### Problem to work on
Beginning with the line that contains "cadeiras sem a prancheta;", transcribe every line down to the end of the entries, exactly, and no other lines.

### Supplied records
☆ ☆ ☆ ☆ ☆ ☆ ☆

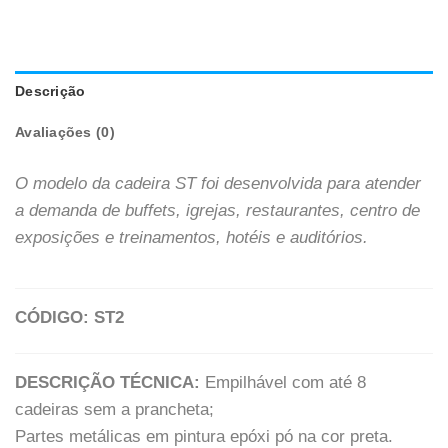
Descrição
Avaliações (0)
O modelo da cadeira ST foi desenvolvida para atender
a demanda de buffets, igrejas, restaurantes, centro de
exposições e treinamentos, hotéis e auditórios.
CÓDIGO: ST2
DESCRIÇÃO TÉCNICA:
Empilhável com até 8
cadeiras sem a prancheta;
Partes metálicas em pintura epóxi pó na cor preta.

☆ ☆ ☆ ☆ ☆ ☆ ☆

### Response to the exercise
cadeiras sem a prancheta;
Partes metálicas em pintura epóxi pó na cor preta.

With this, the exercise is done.